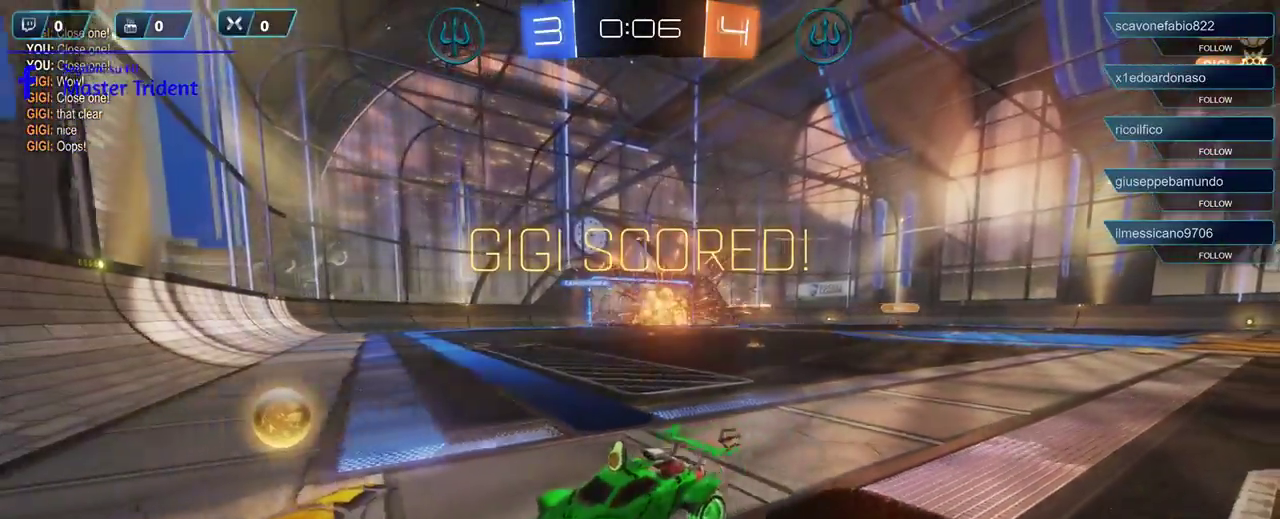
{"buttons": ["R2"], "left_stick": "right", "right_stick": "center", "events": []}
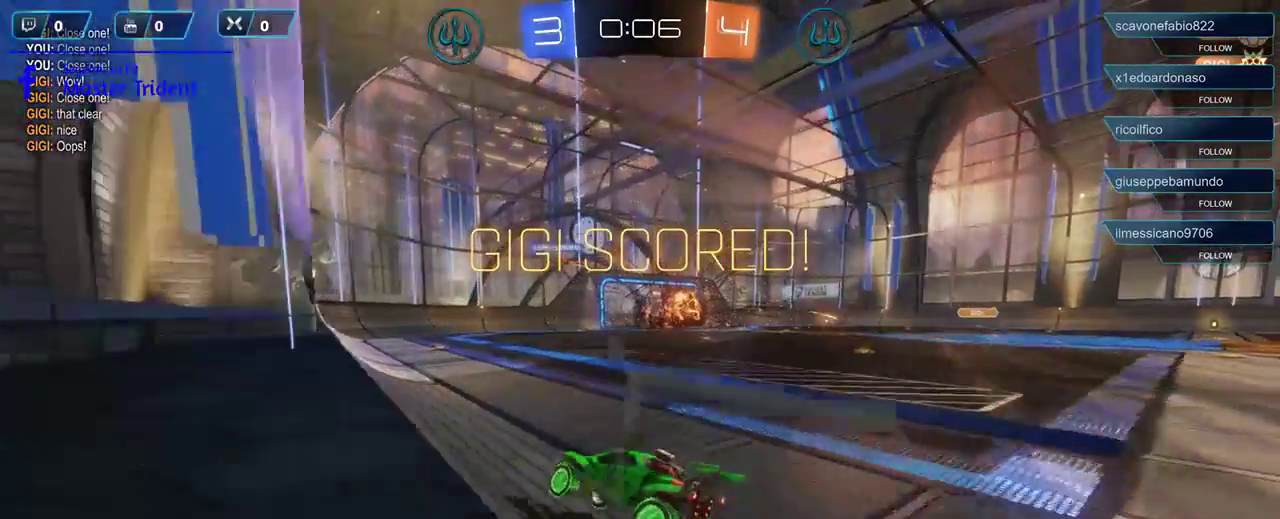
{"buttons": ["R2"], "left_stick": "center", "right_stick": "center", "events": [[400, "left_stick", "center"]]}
* * *
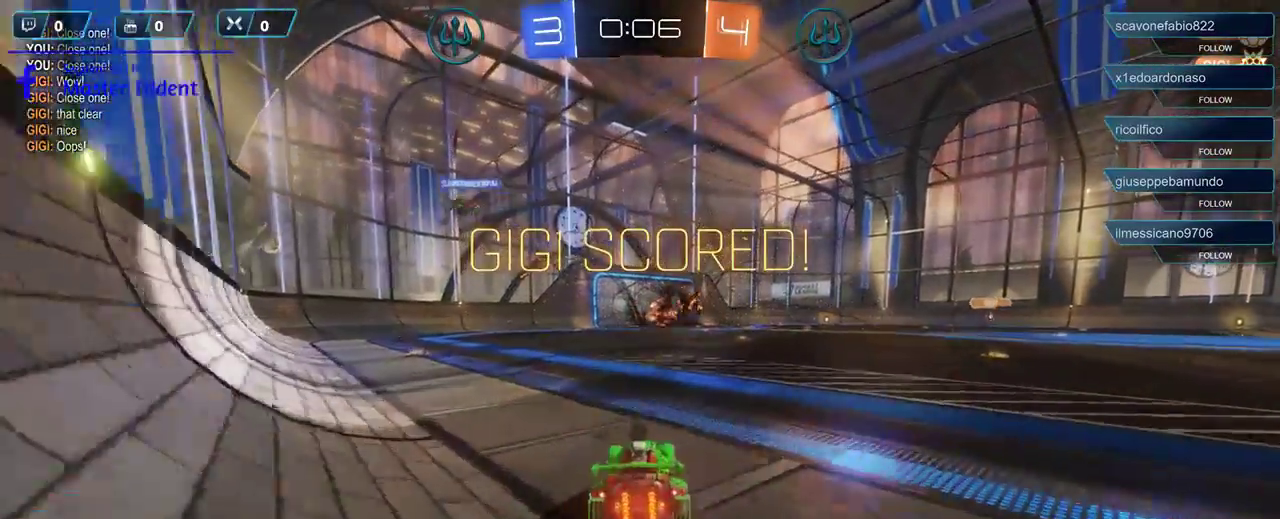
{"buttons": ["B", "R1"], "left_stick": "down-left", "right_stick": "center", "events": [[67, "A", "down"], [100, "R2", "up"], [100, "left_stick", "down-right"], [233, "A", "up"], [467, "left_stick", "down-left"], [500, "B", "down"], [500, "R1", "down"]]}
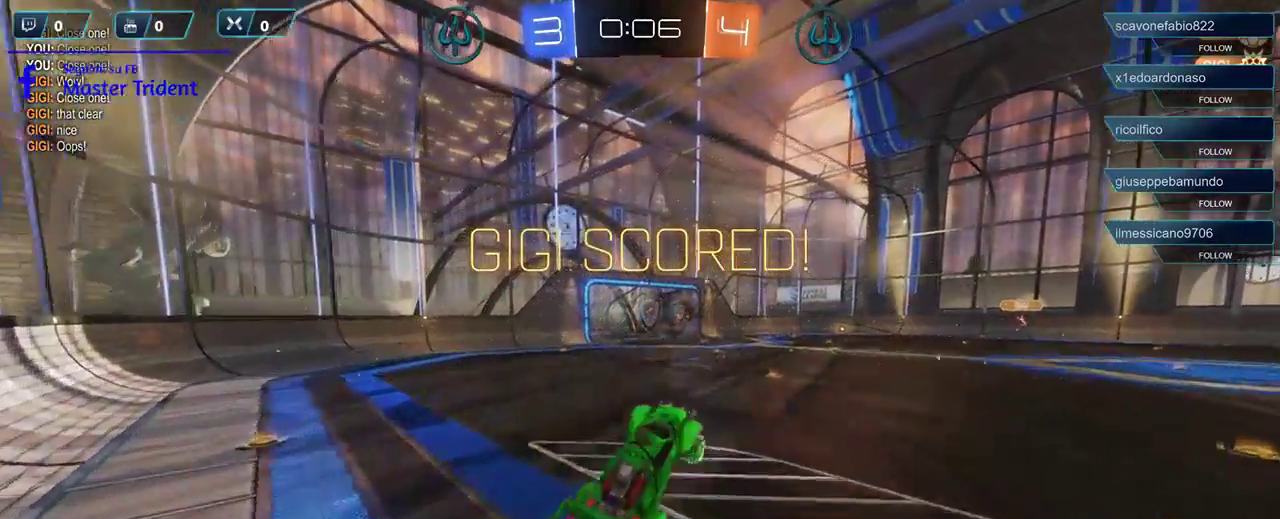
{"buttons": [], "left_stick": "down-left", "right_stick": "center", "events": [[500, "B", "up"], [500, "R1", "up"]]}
...
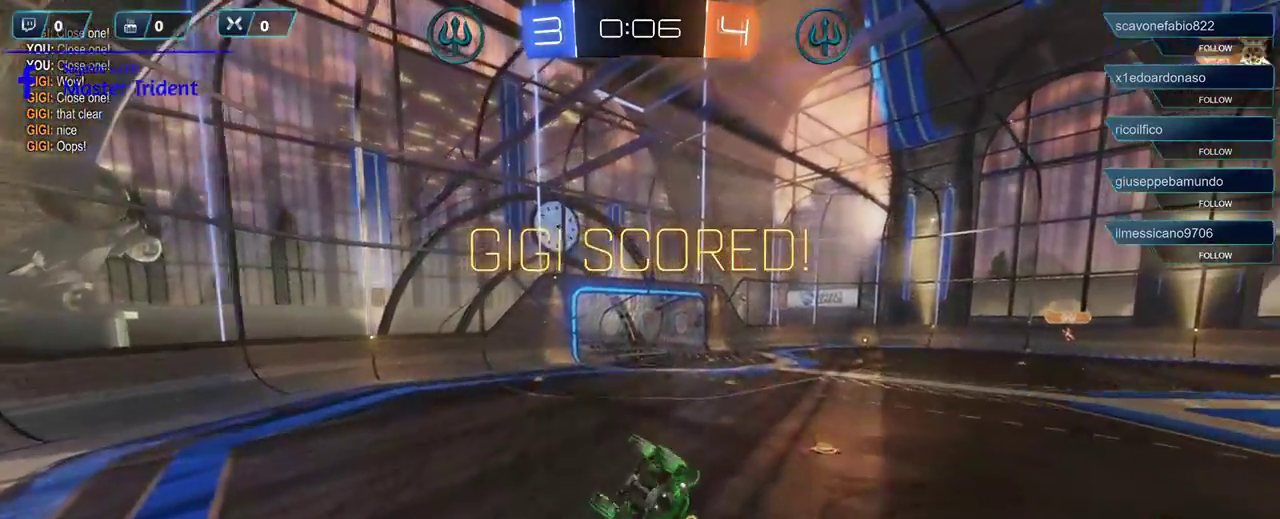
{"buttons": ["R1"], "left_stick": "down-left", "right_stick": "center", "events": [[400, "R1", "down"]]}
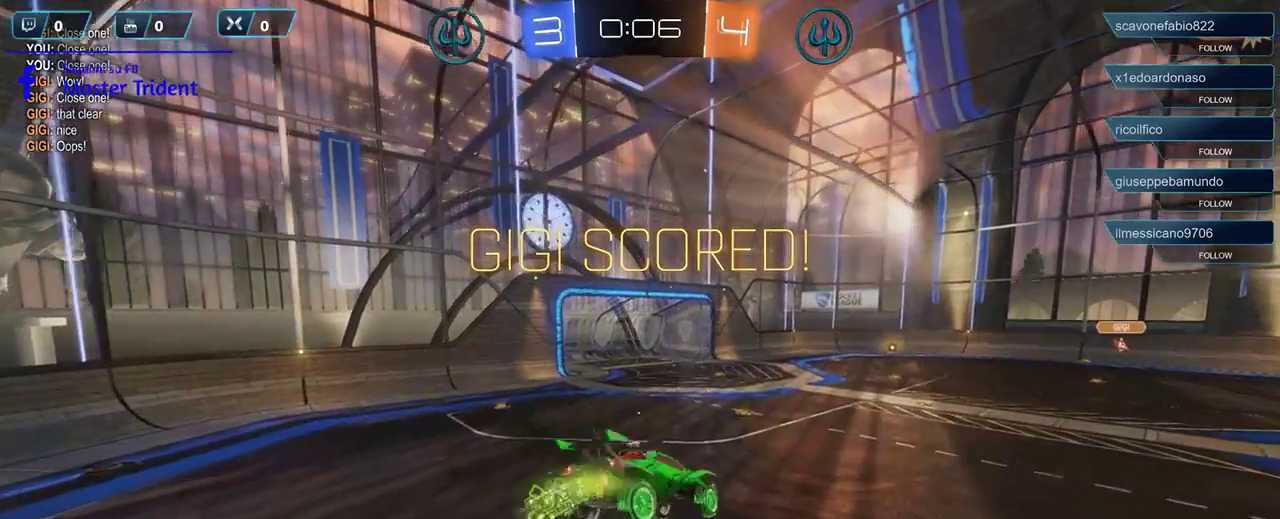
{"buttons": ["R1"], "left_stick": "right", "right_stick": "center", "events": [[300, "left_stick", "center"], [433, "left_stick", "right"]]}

** TASK PROMPT **
Among the records above, which lines hold the word "down"? Copy each one.

** TASK RESULT **
{"buttons": ["B", "R1"], "left_stick": "down-left", "right_stick": "center", "events": [[67, "A", "down"], [100, "R2", "up"], [100, "left_stick", "down-right"], [233, "A", "up"], [467, "left_stick", "down-left"], [500, "B", "down"], [500, "R1", "down"]]}
{"buttons": [], "left_stick": "down-left", "right_stick": "center", "events": [[500, "B", "up"], [500, "R1", "up"]]}
{"buttons": ["R1"], "left_stick": "down-left", "right_stick": "center", "events": [[400, "R1", "down"]]}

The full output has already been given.